Так они препирались бы долго, но тут, раздвинув плечом круг, вперёд выступил рослый казак, широкий настолько, что мог заслонить сразу двоих Шагинов.
-Я буду первым! – прорычал он. – Ух, давно бабы не мял!
На миг, только на миг, Прокопу стало её жалко...
Скинув шаровары, под одобрительный гогот товарищей, казак приступил к «наказанию». За всё время, пока он трудился, взрыкивая и пыхтя, словно мишка-шатун, разбойничиха даже не пикнула, закусив губу до крови. Впрочем, когда казак, довольно крякнув, поднялся с неё, это был не конец. Это было только самое начало... Один за другим, казаки, стрельцы, ратники занимали его место...

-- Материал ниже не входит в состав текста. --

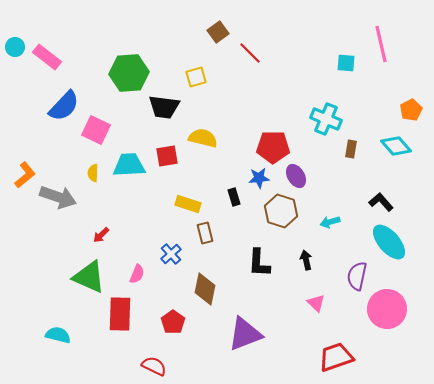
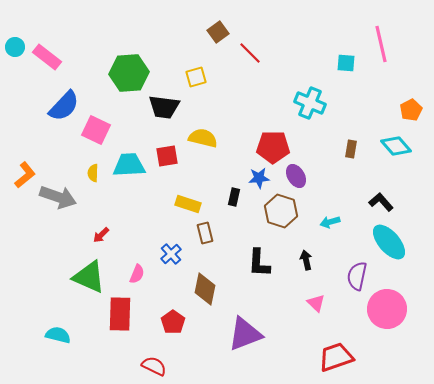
cyan cross at (326, 119): moved 16 px left, 16 px up
black rectangle at (234, 197): rotated 30 degrees clockwise
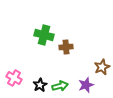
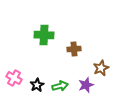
green cross: rotated 12 degrees counterclockwise
brown cross: moved 8 px right, 2 px down
brown star: moved 1 px left, 1 px down
black star: moved 3 px left
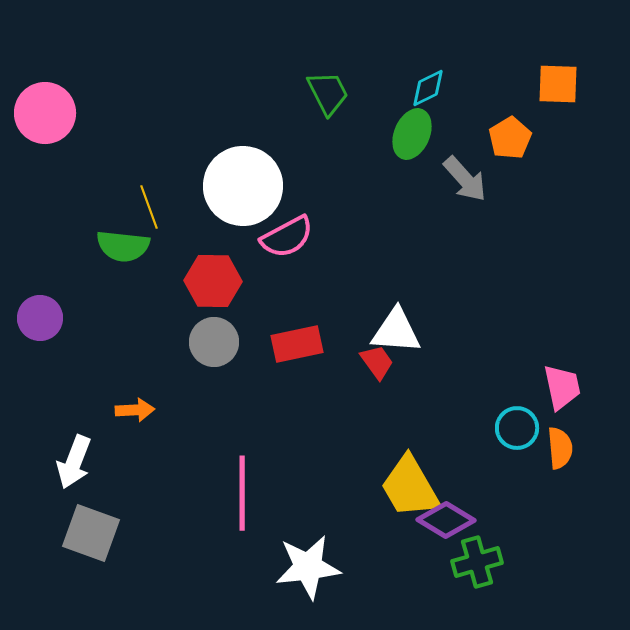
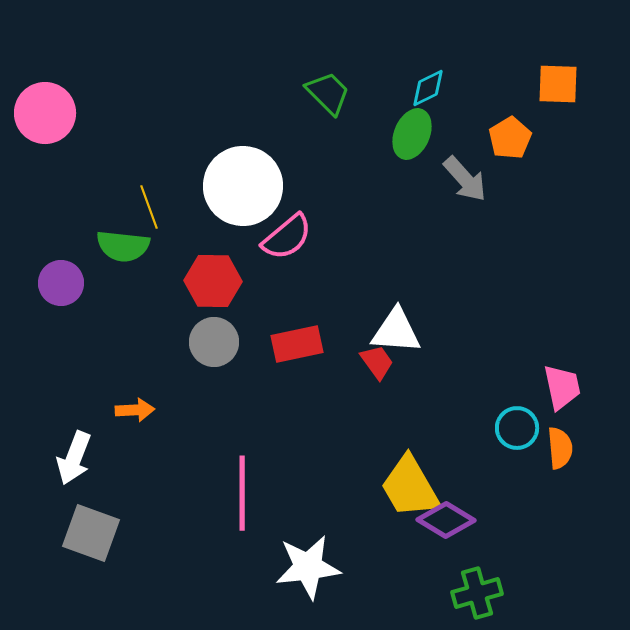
green trapezoid: rotated 18 degrees counterclockwise
pink semicircle: rotated 12 degrees counterclockwise
purple circle: moved 21 px right, 35 px up
white arrow: moved 4 px up
green cross: moved 31 px down
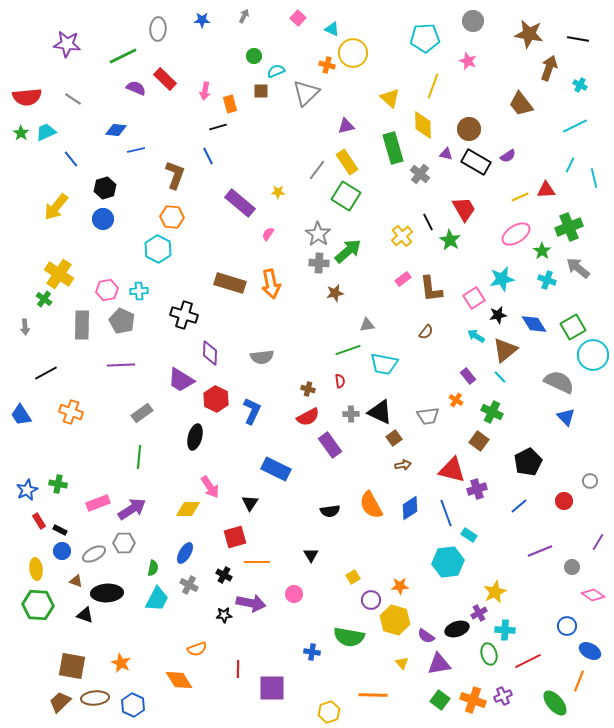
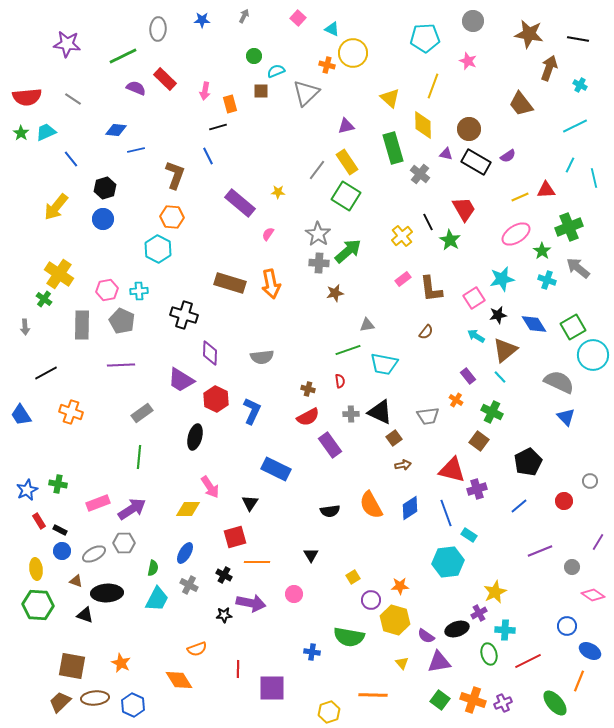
purple triangle at (439, 664): moved 2 px up
purple cross at (503, 696): moved 7 px down
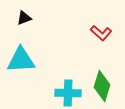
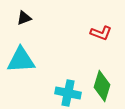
red L-shape: rotated 20 degrees counterclockwise
cyan cross: rotated 10 degrees clockwise
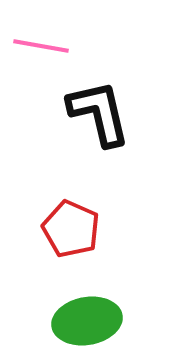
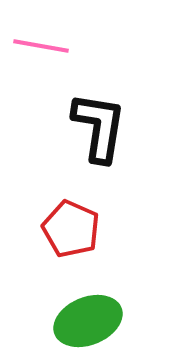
black L-shape: moved 14 px down; rotated 22 degrees clockwise
green ellipse: moved 1 px right; rotated 12 degrees counterclockwise
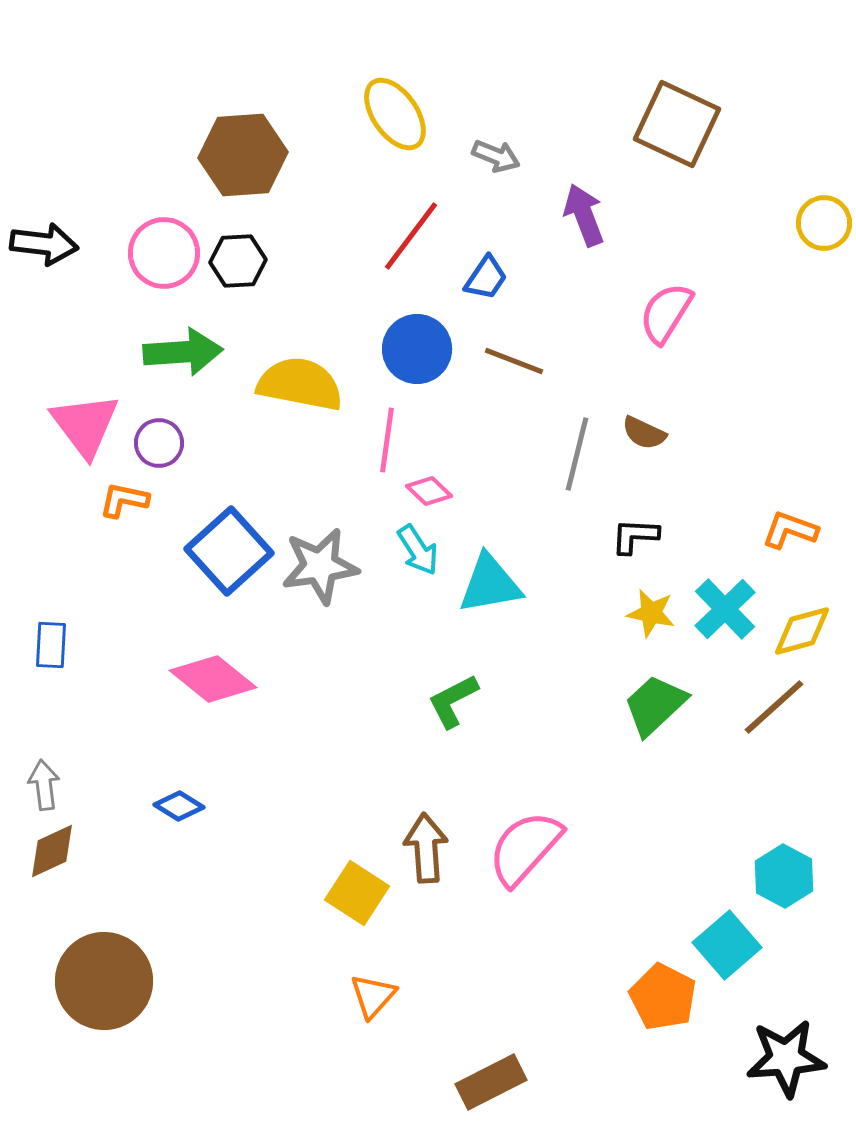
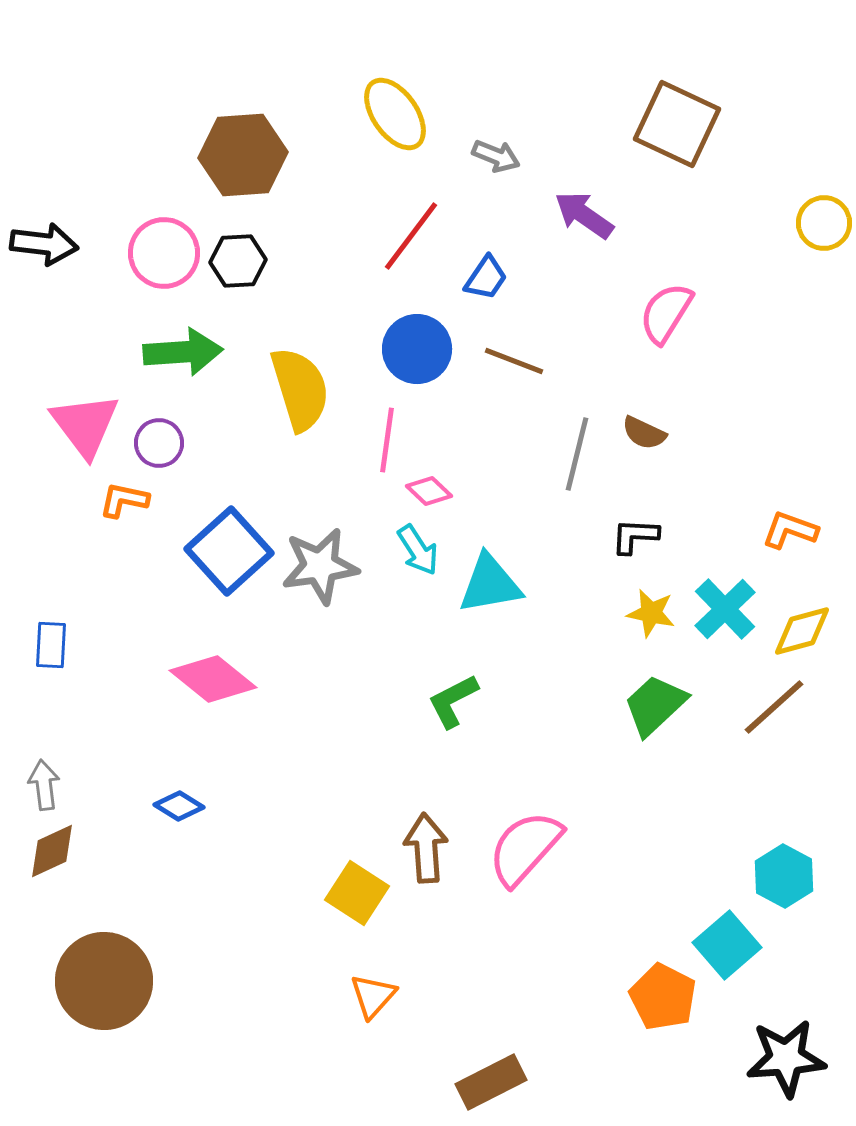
purple arrow at (584, 215): rotated 34 degrees counterclockwise
yellow semicircle at (300, 384): moved 5 px down; rotated 62 degrees clockwise
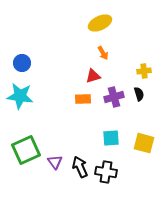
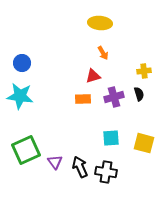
yellow ellipse: rotated 30 degrees clockwise
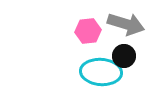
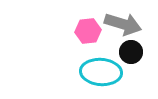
gray arrow: moved 3 px left
black circle: moved 7 px right, 4 px up
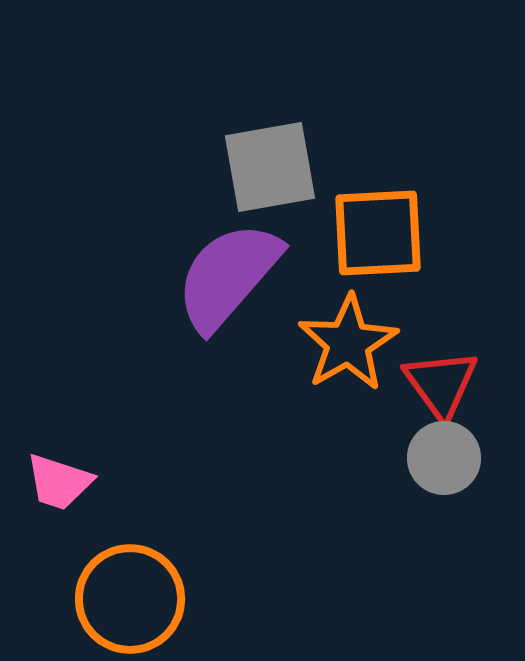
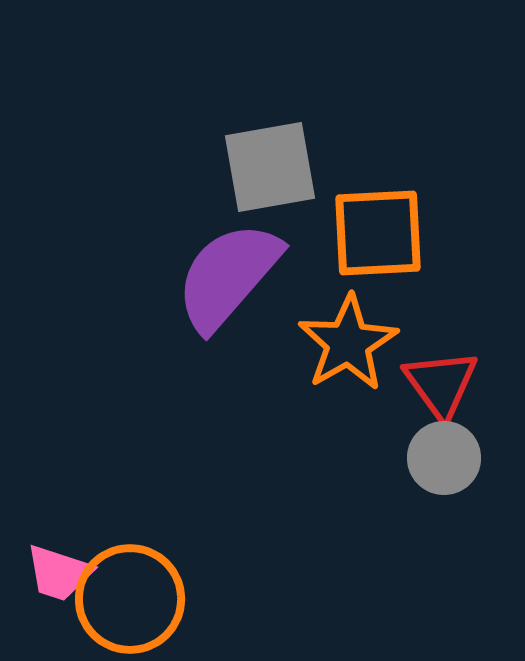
pink trapezoid: moved 91 px down
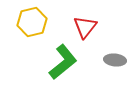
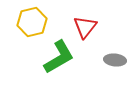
green L-shape: moved 4 px left, 5 px up; rotated 9 degrees clockwise
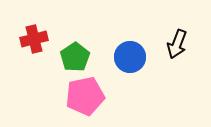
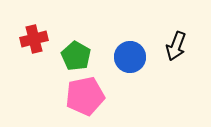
black arrow: moved 1 px left, 2 px down
green pentagon: moved 1 px right, 1 px up; rotated 8 degrees counterclockwise
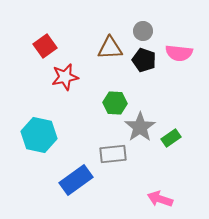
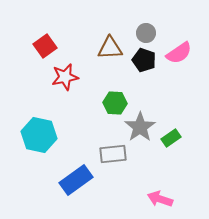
gray circle: moved 3 px right, 2 px down
pink semicircle: rotated 40 degrees counterclockwise
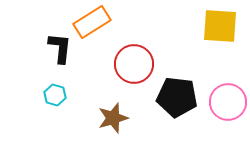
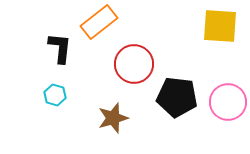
orange rectangle: moved 7 px right; rotated 6 degrees counterclockwise
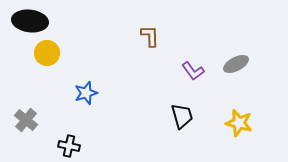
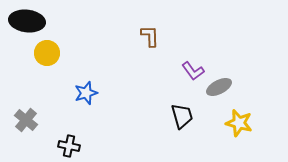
black ellipse: moved 3 px left
gray ellipse: moved 17 px left, 23 px down
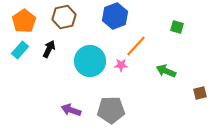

Прокопу быстро стало скучно. Жалко уже не было – он напомнил себе, что творили разбойники с теми бабами в зале, и на место жалости быстро пришла злость. Быстро наскучило и тем, кто принял участие в «наказании». Если бы разбойничиха орала, если бы она молила о пощаде или хотя бы сопротивлялась, её крики и борьба разогрели бы им кровь и дали бы сил продолжать. Однако... Однако за всё время, как её не терзали, она не издала ни звука. Где-то на двадцатом охотнике, поток её насильников закончился.
-Всё, сдохла! – пробурчал щуплый стрелец, поддёргивая порты. – Тьфу, нечисть...
Но она ещё не подохла – сердце, пусть слабо, но билось и тогда, голую, её подвесили на воротах. Рядом с остальными разбойниками... Кирилл не вмешивался.
Он вообще слишком быстро остыл после этого боя. Мрачный, усталый, он пошёл искать Шагина и нашёл его – возле Никитки. Угрюмый слуга тихонько пел какую-то татарскую песенку, положив голову крестника на колени.
-Он – жив? – удивился сотник.
-Жив, господин! – кивнул Шагин, бросив на него косой взгляд. – Ты ведь сам подарил ему нагрудник! Хороший нагрудник, миланской работы... Он и спас Никитку. Жить будет! Встанет нескоро...
-Лекаря у нас нет! – вздохнул Кирилл. – Костоправ стрелецкий, да Лука наш – разве ж лекари? Вот помнишь, в Шуе – турок был? Его князь Василий у польского посла купил... Ну, тот, который как был магометанином, так магометанином и помер!
-Абдулла! – после некоторой заминки, припомнил Шагин. – Да, то был – лекарь! Всем лекарям лекарь! Жаль, помер...
Помер Абдулла лет этак пятнадцать назад, Кирилл тогда ещё отроком безусым был. Помер, успев, однако, порассказать массу интересного про свою родину, про Константинополь – древний Царьград, про Святую Софию с золотым полумесяцем над куполом, про султанов и янычар... Кирилл тогда слушал, потрясённый, раззявив рот. Сейчас бы он не удивлялся так откровенно. Сейчас ему куда нужнее и важнее тех историй были бы знания Абдуллы... увы! Единственные два человека в отряде, которых – с натяжкой – можно было назвать лекарями, больше годились на должности коновалов. Что касается людей, единственное, что могли сделать толково – вправить вышибленную или переломанную руку или ногу. Ну, рану перевязать или те же конечности оттяпать. Хорошо ещё, в этом походе всё пока что заканчивалось лёгкими ранениями... до сего дня. При штурме постоялого двора и шинка сразу четверо получили тяжёлые раны, и теперь отряд не мог двигаться так быстро, как раньше. И это была самая плохая новость, которую только можно было представить. Отряд – встал! С раненными, тем более – с тяжело раненными, далеко не уйдёшь. Того же Никитку, что распластался сейчас на лавке, белый как полотно, беспамятный, даже Лука-коновал запретил трясти строго-настрого. А как тогда везти, если воз трясётся, подскакивает на каждой колдобине, если ехать надо быстро – догонять ушедшего, успевшего ускользнуть врага... Кирилл в отчаянии уселся рядом с раненым юнцом и, ухватившись за вихры пальцами, стиснул их так, словно хотел выдрать с корнями.